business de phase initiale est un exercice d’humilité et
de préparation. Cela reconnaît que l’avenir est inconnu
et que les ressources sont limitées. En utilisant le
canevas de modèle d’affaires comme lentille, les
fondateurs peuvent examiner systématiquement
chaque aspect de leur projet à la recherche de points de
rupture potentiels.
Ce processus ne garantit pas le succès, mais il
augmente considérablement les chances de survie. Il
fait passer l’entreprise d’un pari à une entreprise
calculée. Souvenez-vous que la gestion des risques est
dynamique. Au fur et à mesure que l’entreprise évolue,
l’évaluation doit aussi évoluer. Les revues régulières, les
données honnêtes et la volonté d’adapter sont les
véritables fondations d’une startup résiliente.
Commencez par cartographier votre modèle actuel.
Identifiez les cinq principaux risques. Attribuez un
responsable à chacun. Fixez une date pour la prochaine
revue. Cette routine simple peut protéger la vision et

_Assigned task_: Copy out, word for word, only the lines from the one with "données honnêtes et" through the last line of the material above.

_Exercise result_:
données honnêtes et la volonté d’adapter sont les
véritables fondations d’une startup résiliente.
Commencez par cartographier votre modèle actuel.
Identifiez les cinq principaux risques. Attribuez un
responsable à chacun. Fixez une date pour la prochaine
revue. Cette routine simple peut protéger la vision et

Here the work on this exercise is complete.